About this task
Can you reproduce the lines below word for word, leaving the pictures out of your answer?

Data listing
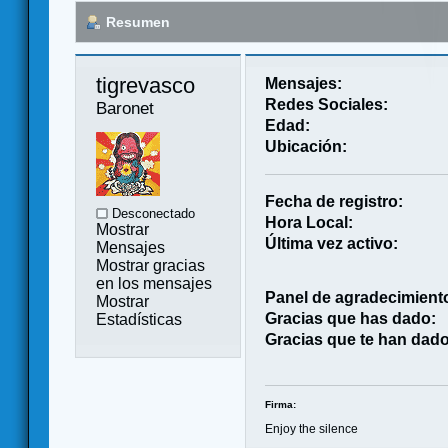
Resumen
tigrevasco 
Mensajes:
Redes Sociales:
Baronet
Edad:
Ubicación:
Fecha de registro:
Desconectado
Hora Local:
Mostrar
Última vez activo:
Mensajes
Mostrar gracias
en los mensajes
Panel de agradecimient
Mostrar
Gracias que has dado:
Estadísticas
Gracias que te han dado
Firma:
Enjoy the silence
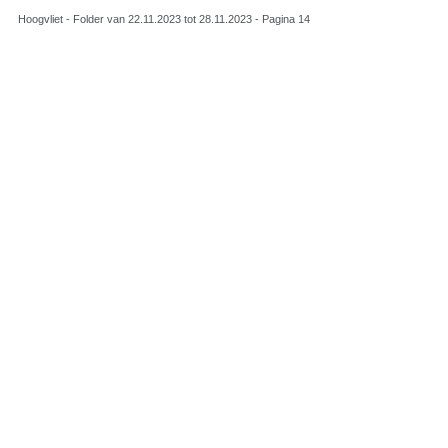
Hoogvliet - Folder van 22.11.2023 tot 28.11.2023 - Pagina 14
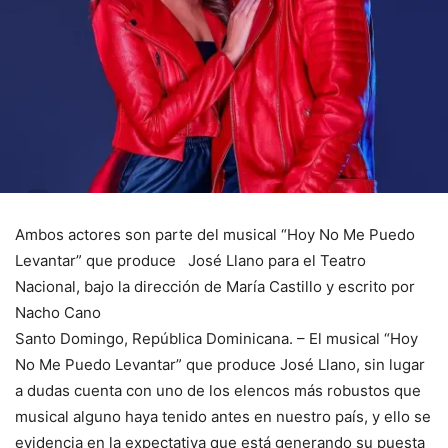
Ambos actores son parte del musical “Hoy No Me Puedo
Levantar” que produce José Llano para el Teatro
Nacional, bajo la dirección de María Castillo y escrito por
Nacho Cano
Santo Domingo, República Dominicana. – El musical “Hoy
No Me Puedo Levantar” que produce José Llano, sin lugar
a dudas cuenta con uno de los elencos más robustos que
musical alguno haya tenido antes en nuestro país, y ello se
evidencia en la expectativa que está generando su puesta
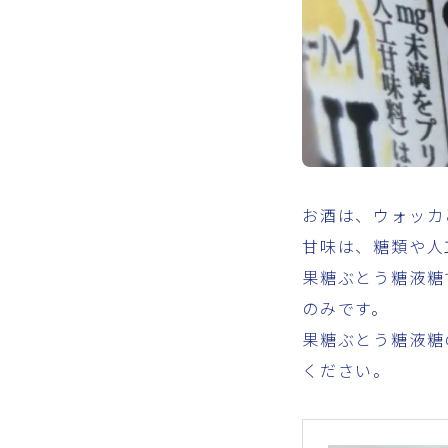
お酒は、ウォッカ
甘味は、糖類や人
果糖ぶとう糖液糖
のみです。
果糖ぶとう糖液糖
ください。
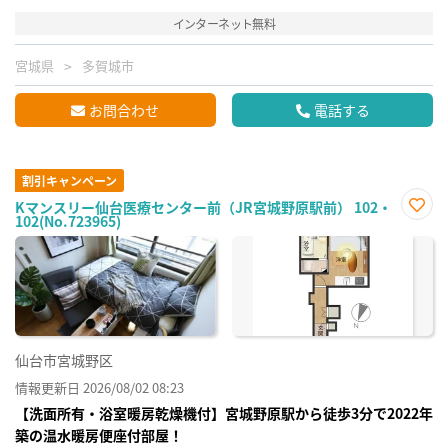
インターネット無料
宮城県
多賀城市
お問合わせ
電話する
割引キャンペーン
Kマンスリー仙台医療センター前（JR宮城野原駅前） 102・
102(No.723965)
お気
に入
り登
録
仙台市宮城野区
情報更新日 2026/08/02 08:23
【洗面所有・浴室暖房乾燥機付】宮城野原駅から徒歩3分で2022年
築の温水暖房便座付部屋！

Result of the task
Resumen
tigrevasco 
Mensajes:
Redes Sociales:
Baronet
Edad:
Ubicación:
Fecha de registro:
Desconectado
Hora Local:
Mostrar
Última vez activo:
Mensajes
Mostrar gracias
en los mensajes
Panel de agradecimient
Mostrar
Gracias que has dado:
Estadísticas
Gracias que te han dado
Firma:
Enjoy the silence
Hoogvliet - Folder van 22.11.2023 tot 28.11.2023 - Pagina 14
Ambos actores son parte del musical “Hoy No Me Puedo
Levantar” que produce José Llano para el Teatro
Nacional, bajo la dirección de María Castillo y escrito por
Nacho Cano
Santo Domingo, República Dominicana. – El musical “Hoy
No Me Puedo Levantar” que produce José Llano, sin lugar
a dudas cuenta con uno de los elencos más robustos que
musical alguno haya tenido antes en nuestro país, y ello se
evidencia en la expectativa que está generando su puesta
お酒は、ウォッカ
甘味は、糖類や人
果糖ぶとう糖液糖
のみです。
果糖ぶとう糖液糖
ください。
インターネット無料
宮城県
多賀城市
お問合わせ
電話する
割引キャンペーン
Kマンスリー仙台医療センター前（JR宮城野原駅前） 102・
102(No.723965)
お気
に入
り登
録
仙台市宮城野区
情報更新日 2026/08/02 08:23
【洗面所有・浴室暖房乾燥機付】宮城野原駅から徒歩3分で2022年
築の温水暖房便座付部屋！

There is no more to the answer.